Já Simão disse que seus desentendimentos com Barbosa começaram na década de 1980. Segundo o ex-secretário adjunto da Secretaria de Governo, o delator o procurou quando comandava a delegacia do Cruzeiro pedindo picanha para um churrasco promovido pela unidade policial. Na época, Simão trabalhava na Fundação Paulo Octávio. “Somos adversários, inimigos declarados há décadas”, afirmou.

Faltou espaço
A sala de depoimentos da 7ª Vara Criminal de Brasília ficou pequena para a quantidade de advogados de defesa que acompanharam mais um dia de depoimentos de empresários e servidores envolvidos no esquema de arrecadação e distribuição de propina com dinheiro público descoberto pela Operação Caixa de Pandora.

Durante os interrogatórios, comandados pelo juiz Newton Aragão, os defensores precisaram revezar cadeiras e compartilhar o microfone. As oitivas, que já duram mais de uma semana, devem seguir até, pelo menos, o dia 19 de dezembro. Ainda serão ouvidos nomes de peso, como José Roberto Arruda, ex-governador, e Paulo Octávio, ex-vice-governador.

Esquema de corrupção
A Caixa de Pandora foi deflagrada há nove anos. A operação descortinou o maior esquema de corrupção já visto no Distrito Federal, por reunir, em sucessivas fraudes, diversas instâncias do Executivo e do Legislativo com o setor produtivo.
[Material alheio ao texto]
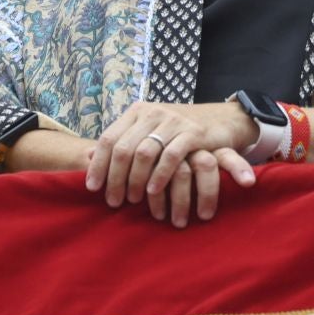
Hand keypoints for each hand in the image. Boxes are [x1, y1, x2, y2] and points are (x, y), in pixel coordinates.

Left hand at [84, 100, 258, 224]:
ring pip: (144, 152)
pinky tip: (153, 191)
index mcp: (137, 112)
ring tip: (132, 201)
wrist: (223, 118)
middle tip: (113, 202)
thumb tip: (91, 156)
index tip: (92, 188)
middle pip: (123, 148)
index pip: (109, 138)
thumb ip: (128, 141)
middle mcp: (152, 113)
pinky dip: (159, 175)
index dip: (97, 164)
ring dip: (134, 180)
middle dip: (115, 178)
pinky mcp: (193, 132)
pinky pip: (170, 155)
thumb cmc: (181, 132)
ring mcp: (173, 120)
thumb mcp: (152, 131)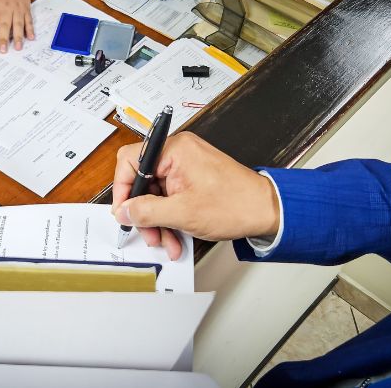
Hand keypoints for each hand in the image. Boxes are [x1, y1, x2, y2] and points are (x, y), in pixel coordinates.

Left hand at [0, 0, 33, 52]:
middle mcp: (6, 9)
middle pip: (4, 25)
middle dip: (3, 38)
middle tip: (2, 50)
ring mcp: (17, 9)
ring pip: (18, 24)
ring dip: (18, 36)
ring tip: (18, 48)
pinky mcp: (26, 10)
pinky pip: (29, 21)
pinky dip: (30, 29)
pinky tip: (31, 38)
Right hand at [111, 132, 279, 259]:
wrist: (267, 211)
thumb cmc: (235, 205)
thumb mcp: (182, 213)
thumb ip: (146, 211)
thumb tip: (123, 210)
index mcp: (175, 149)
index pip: (130, 160)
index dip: (123, 189)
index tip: (124, 211)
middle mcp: (179, 152)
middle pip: (144, 181)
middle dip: (145, 213)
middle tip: (150, 233)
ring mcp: (187, 164)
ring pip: (157, 193)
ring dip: (159, 220)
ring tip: (167, 241)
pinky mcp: (193, 177)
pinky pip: (171, 196)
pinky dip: (171, 217)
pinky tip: (176, 236)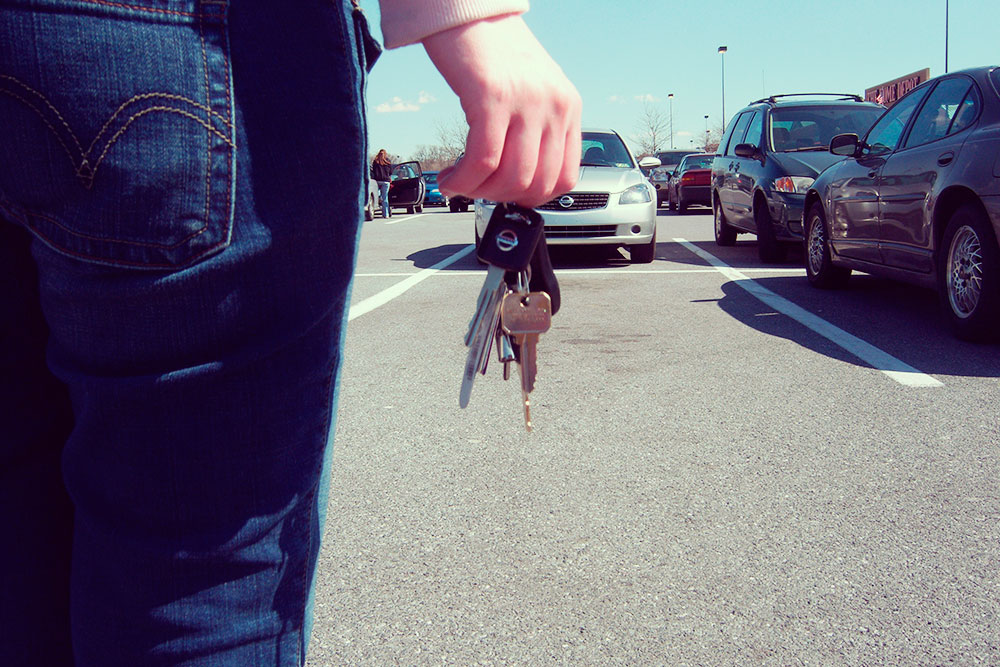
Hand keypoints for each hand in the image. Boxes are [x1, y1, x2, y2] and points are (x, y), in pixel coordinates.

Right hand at [422, 15, 580, 207]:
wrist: (468, 6)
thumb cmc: (493, 48)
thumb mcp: (532, 90)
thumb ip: (534, 128)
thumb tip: (518, 177)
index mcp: (567, 106)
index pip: (565, 177)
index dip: (533, 198)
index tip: (509, 197)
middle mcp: (553, 105)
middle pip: (536, 183)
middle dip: (501, 197)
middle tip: (478, 190)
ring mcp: (526, 101)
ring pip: (510, 178)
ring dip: (479, 192)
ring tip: (460, 183)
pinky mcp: (492, 97)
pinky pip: (482, 160)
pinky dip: (463, 180)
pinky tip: (450, 178)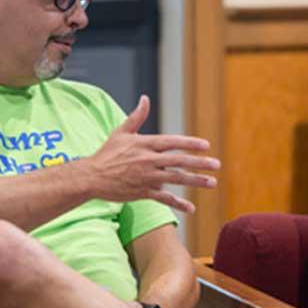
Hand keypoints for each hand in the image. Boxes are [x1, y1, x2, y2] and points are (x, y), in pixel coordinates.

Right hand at [83, 95, 219, 211]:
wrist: (91, 177)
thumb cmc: (107, 153)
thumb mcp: (122, 132)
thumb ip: (137, 116)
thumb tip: (145, 99)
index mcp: (145, 144)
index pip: (172, 142)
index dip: (189, 143)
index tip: (206, 145)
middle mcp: (148, 160)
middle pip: (178, 161)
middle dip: (199, 162)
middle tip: (216, 164)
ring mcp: (146, 177)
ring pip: (175, 179)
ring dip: (195, 181)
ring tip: (212, 182)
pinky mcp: (143, 192)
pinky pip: (164, 198)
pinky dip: (178, 203)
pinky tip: (191, 208)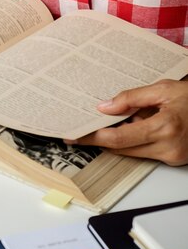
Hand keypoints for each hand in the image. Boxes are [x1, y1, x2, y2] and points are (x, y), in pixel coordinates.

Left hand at [66, 80, 187, 165]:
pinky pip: (144, 152)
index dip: (92, 138)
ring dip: (119, 139)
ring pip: (130, 152)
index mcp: (165, 127)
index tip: (74, 136)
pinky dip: (135, 141)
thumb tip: (104, 107)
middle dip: (101, 139)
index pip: (117, 139)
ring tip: (116, 121)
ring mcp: (172, 156)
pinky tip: (136, 125)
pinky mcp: (174, 160)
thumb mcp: (164, 88)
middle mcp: (168, 147)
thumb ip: (131, 98)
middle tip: (83, 129)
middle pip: (120, 149)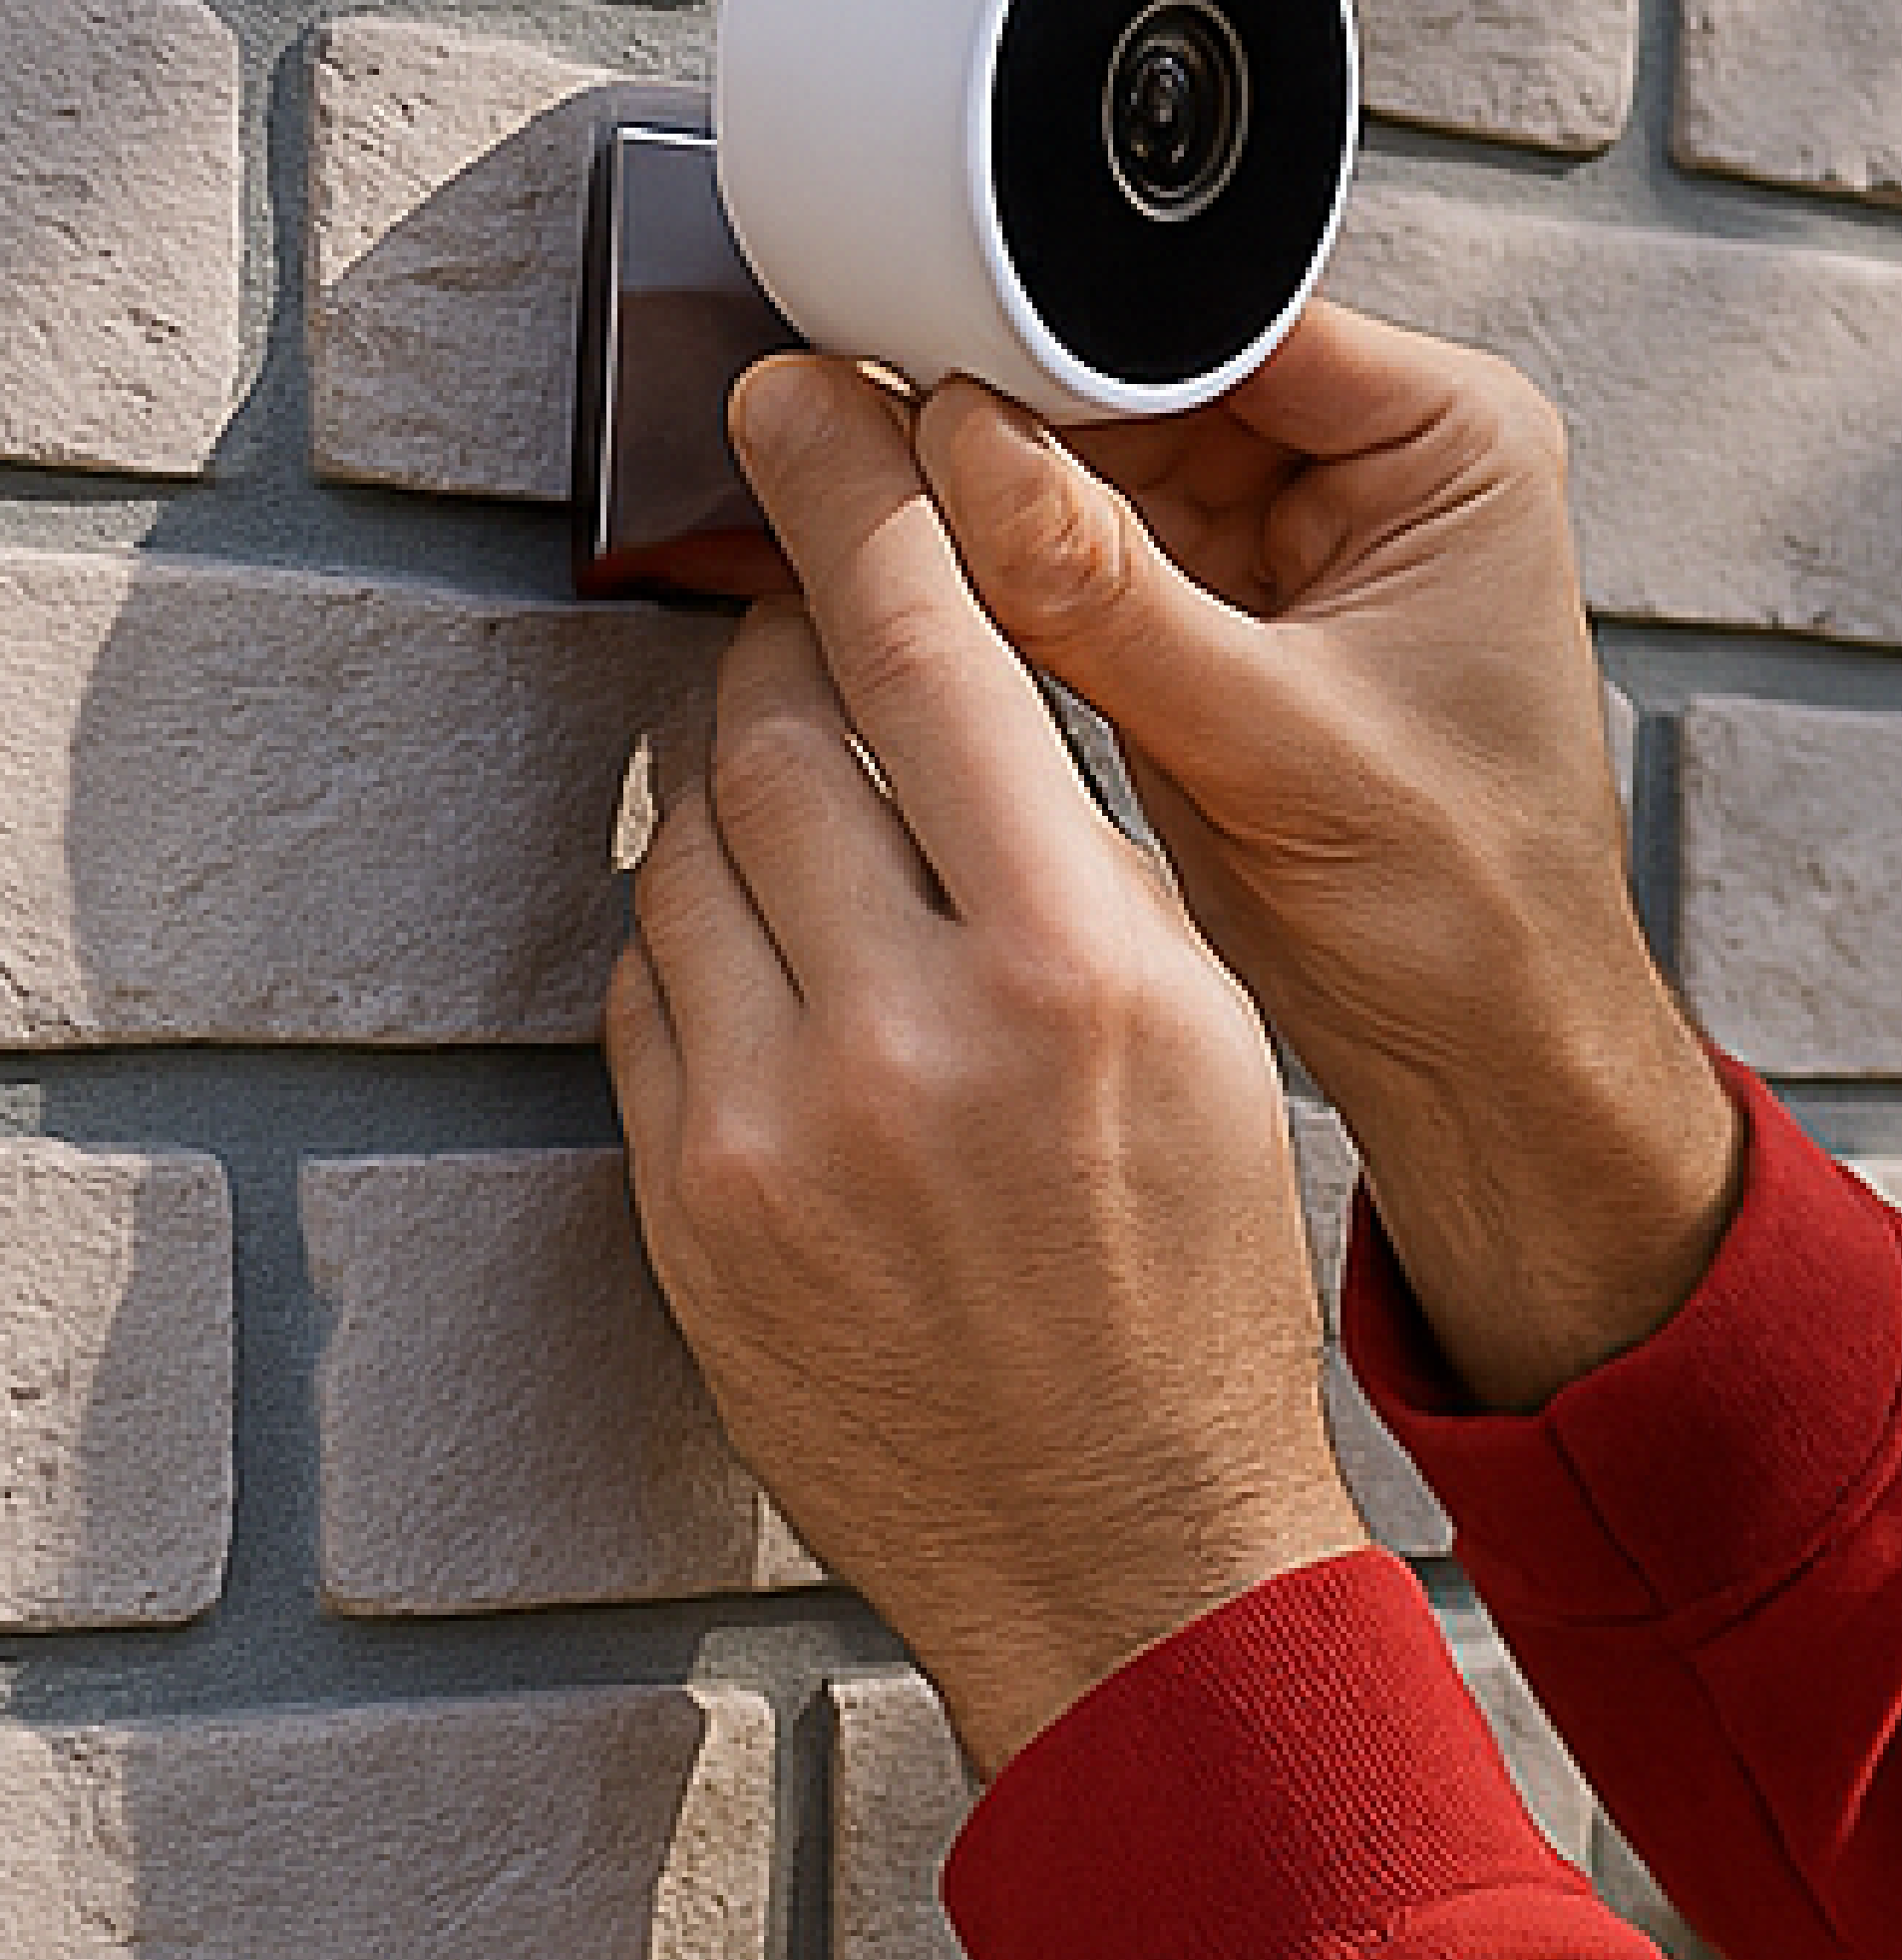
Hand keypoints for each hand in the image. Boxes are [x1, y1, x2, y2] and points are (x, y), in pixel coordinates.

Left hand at [604, 357, 1365, 1780]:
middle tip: (795, 610)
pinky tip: (756, 949)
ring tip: (782, 783)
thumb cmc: (1190, 1293)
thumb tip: (948, 678)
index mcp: (1077, 971)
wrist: (1120, 1550)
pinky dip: (686, 934)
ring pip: (680, 851)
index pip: (928, 653)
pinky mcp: (686, 1212)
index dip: (856, 499)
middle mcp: (909, 1037)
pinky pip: (641, 994)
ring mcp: (772, 1132)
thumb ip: (1072, 852)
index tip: (805, 408)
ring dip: (719, 785)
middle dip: (771, 639)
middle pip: (769, 730)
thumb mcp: (1202, 1036)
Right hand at [913, 306, 1740, 1415]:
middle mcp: (1369, 463)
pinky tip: (944, 591)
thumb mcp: (1276, 745)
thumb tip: (961, 456)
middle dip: (1014, 418)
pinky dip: (1008, 573)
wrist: (1481, 1056)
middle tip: (884, 443)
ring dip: (998, 496)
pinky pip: (1080, 547)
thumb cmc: (1474, 913)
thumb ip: (1109, 597)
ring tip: (900, 523)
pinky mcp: (1213, 610)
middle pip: (1139, 376)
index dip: (1069, 340)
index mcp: (1447, 440)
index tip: (936, 363)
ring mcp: (1284, 536)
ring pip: (1093, 459)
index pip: (1221, 325)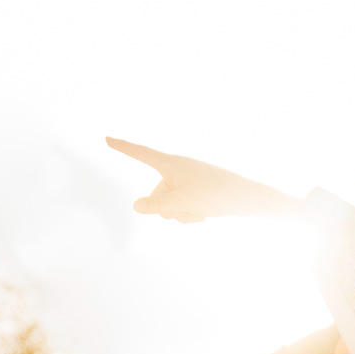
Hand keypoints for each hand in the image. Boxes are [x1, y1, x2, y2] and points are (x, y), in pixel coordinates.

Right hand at [106, 137, 295, 221]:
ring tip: (201, 211)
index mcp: (172, 163)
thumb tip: (137, 205)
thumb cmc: (215, 195)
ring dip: (181, 214)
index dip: (123, 147)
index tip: (107, 139)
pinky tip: (206, 214)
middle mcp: (178, 169)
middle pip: (156, 193)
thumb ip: (155, 205)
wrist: (247, 198)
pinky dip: (190, 214)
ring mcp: (187, 180)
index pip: (141, 154)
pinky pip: (182, 208)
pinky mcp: (196, 191)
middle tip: (190, 207)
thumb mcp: (181, 202)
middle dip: (168, 207)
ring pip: (169, 205)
De acordo com a investigação, o ex-governador José Roberto Arruda e o ex-vice Paulo Octávio, além de outros réus – como o delator do caso, Durval Barbosa – teriam usado contratos de informática para desviar recursos durante a administração de Arruda.

De 2003 a 2009, segundo a denúncia do MPDFT, foram celebrados vários contratos entre fornecedores e o GDF. As investigações apontaram que agentes públicos recebiam cerca de 10% a título de enriquecimento ilícito, favorecimento de empresas e uso do dinheiro para financiamento de campanhas políticas.

Em balanço divulgado em 27 de novembro, o MPDFT afirma ter ajuizado 19 ações de improbidade administrativa, que resultaram na condenação de 18 réus a ressarcir ao erário mais de R$ 60 milhões. Onze pessoas já tiveram suas condenações confirmadas pelo TJDFT, o que resultou em inelegibilidade com base na Lei da Ficha Limpa.

Todos os envolvidos negam quaisquer irregularidades.